Si l'on considère même la situation de la filiation, si l'on prend un couple homosexuel, qui veut élever un enfant. Nul ne doute de l'aptitude à élever un enfant, les couples homosexuels n'élevant un enfant ni mieux ni plus mal qu'un couple hétérosexuel. Comme l'a écrit le Tribunal fédéral suisse dans son arrêt du 14 septembre 2015, cela n'est pas le sujet. Un tel couple peut accueillir un enfant dans son foyer. Il pourra le faire à travers la situation juridique offerte à tous qui est l'adoption, mécanisme par lequel le Droit offre à un enfant des parents, qui peuvent être eux-mêmes dans une relation hétérosexuelle ou homosexuelle (ce qui ne regarde pas l'enfant).
Le raisonnement est donc parfaitement transposable.

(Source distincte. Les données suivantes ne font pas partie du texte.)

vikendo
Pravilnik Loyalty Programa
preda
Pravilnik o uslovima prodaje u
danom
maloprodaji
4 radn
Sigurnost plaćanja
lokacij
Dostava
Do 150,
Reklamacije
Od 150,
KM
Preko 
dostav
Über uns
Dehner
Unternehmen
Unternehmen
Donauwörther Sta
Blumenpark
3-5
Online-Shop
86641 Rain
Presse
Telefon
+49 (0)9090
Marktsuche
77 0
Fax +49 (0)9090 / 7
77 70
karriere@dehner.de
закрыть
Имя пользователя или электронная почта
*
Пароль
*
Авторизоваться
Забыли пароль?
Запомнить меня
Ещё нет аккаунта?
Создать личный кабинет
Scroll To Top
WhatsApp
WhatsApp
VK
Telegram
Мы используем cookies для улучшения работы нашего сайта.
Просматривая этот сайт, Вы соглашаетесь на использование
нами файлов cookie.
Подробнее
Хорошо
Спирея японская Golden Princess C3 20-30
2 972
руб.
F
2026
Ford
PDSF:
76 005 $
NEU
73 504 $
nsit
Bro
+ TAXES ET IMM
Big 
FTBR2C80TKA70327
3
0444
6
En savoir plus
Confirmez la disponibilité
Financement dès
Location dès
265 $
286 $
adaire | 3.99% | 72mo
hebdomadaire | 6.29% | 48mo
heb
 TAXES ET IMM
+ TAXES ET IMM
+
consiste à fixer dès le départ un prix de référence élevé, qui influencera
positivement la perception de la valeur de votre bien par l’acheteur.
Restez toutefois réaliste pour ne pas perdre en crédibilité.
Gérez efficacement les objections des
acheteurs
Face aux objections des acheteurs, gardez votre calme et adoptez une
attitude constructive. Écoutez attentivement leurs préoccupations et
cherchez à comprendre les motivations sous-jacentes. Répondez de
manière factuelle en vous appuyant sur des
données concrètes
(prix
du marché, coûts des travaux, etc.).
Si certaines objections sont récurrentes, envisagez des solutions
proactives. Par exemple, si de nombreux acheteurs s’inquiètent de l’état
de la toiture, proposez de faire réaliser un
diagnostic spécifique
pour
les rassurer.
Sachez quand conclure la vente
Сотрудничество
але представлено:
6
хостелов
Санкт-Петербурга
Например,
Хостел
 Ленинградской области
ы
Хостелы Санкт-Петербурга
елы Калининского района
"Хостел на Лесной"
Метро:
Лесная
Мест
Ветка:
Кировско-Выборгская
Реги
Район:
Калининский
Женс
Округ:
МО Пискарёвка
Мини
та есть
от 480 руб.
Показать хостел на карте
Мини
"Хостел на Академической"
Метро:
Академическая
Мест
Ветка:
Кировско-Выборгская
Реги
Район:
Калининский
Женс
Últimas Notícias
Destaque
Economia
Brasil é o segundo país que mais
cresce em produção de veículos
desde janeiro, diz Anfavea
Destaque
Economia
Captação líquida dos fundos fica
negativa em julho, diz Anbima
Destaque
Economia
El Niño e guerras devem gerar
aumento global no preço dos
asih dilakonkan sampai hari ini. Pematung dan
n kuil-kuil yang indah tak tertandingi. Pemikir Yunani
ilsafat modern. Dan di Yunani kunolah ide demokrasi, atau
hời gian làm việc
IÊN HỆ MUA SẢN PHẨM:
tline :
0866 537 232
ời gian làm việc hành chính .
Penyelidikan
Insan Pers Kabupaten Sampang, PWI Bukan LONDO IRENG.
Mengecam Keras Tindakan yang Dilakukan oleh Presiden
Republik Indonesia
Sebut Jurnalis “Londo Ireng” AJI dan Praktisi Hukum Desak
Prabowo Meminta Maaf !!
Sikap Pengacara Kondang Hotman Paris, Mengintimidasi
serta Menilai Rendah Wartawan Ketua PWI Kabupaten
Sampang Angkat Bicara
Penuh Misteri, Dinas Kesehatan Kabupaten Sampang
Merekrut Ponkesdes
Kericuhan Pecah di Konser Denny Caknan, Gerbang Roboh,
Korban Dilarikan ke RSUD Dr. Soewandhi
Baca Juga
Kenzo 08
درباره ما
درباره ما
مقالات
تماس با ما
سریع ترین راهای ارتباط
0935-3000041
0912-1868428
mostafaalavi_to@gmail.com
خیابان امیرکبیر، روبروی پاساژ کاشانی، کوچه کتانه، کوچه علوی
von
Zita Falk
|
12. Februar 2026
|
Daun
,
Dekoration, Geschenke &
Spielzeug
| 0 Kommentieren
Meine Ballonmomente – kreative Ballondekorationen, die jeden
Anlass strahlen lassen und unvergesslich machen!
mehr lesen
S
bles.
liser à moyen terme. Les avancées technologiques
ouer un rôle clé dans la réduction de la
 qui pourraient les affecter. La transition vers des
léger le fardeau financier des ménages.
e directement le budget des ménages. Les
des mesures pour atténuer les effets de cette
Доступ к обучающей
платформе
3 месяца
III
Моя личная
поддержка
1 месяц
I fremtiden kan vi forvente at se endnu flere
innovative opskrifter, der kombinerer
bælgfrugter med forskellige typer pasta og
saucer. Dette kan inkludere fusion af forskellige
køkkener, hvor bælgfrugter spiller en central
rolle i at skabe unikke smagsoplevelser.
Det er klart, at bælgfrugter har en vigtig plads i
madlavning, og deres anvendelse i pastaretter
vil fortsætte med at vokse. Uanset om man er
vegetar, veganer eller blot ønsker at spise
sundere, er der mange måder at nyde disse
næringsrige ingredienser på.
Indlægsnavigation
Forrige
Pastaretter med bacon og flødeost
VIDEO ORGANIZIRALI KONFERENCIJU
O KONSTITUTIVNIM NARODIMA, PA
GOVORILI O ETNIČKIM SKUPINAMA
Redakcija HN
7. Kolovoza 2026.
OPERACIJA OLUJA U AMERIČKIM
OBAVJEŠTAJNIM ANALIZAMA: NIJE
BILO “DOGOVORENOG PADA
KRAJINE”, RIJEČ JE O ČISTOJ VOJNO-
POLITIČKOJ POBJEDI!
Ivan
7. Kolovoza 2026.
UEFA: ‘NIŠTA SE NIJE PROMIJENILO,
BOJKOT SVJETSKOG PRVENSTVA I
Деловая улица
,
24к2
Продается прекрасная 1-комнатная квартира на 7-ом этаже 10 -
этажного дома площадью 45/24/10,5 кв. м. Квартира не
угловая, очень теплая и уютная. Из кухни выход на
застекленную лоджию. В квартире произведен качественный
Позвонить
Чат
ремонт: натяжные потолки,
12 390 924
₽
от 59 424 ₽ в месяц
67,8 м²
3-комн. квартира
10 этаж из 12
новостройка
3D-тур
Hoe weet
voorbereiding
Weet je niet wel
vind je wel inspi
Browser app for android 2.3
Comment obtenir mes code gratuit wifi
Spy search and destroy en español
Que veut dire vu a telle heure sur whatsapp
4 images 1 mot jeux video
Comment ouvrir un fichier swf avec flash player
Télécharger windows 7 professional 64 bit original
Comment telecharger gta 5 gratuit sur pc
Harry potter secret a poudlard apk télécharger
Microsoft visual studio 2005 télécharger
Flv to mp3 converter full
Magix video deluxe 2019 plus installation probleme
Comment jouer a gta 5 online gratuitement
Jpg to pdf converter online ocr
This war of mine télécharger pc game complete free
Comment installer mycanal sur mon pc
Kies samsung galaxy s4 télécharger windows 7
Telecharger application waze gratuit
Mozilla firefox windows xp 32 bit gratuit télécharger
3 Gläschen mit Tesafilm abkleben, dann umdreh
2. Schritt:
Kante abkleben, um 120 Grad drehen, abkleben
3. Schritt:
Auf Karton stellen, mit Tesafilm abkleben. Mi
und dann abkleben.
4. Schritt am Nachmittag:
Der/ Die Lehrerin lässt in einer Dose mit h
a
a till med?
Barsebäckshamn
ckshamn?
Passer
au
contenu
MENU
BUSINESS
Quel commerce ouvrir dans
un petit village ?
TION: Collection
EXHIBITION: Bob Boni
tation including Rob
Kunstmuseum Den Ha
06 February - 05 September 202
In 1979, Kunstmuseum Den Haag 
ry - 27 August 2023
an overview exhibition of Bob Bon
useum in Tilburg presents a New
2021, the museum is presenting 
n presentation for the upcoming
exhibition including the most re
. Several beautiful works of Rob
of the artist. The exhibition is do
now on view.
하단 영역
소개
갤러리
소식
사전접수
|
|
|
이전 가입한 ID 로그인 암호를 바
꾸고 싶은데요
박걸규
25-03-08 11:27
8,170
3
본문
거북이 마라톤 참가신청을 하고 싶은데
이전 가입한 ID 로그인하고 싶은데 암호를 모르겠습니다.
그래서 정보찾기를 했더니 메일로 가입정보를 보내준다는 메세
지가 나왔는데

III LA CONSIDÉRATION D'ABSENCE DE CONSENSUS
En outre, dans son arrêt du 9 juin 2016, la CEDH relève qu'une autre raison pour laquelle elle ne veut pas intervenir dans les choix politiques des États en la matière est "l'absence de consensus" entre les différents États signataires de la Convention européenne des droits de l'Homme.
Or, en matière de GPA, il n'y a aucun consensus.
Le Royaume-Uni ouvre grand ses portes à la GPA, qu'elle soit domestique ou réalisée à l'étranger, l'argent gouvernant le système l'altruisme n'étant que de façade, le Portugal hésite puisque le Président vient de mettre son veto à la Loi que le Parlement avait adopté en la matière pour "libéraliser", la France, l'Allemagne et l'Italie maintiennent leur prohibition, les juges hésitent, les entreprises vont de tribunaux en tribunaux pour entamer les prohibitions.
Bref, on aurait rarement vu question plus controversée et disputée.
Voilà pourquoi l'arrêt que vient de rendre la CEDH est à garder en tête, car il montre la conception que cette Cour se fait elle-même de la part respective du Juge et du Législateur en la matière et les critères selon lesquels l'un et l'autre ont prise sur les questions de société.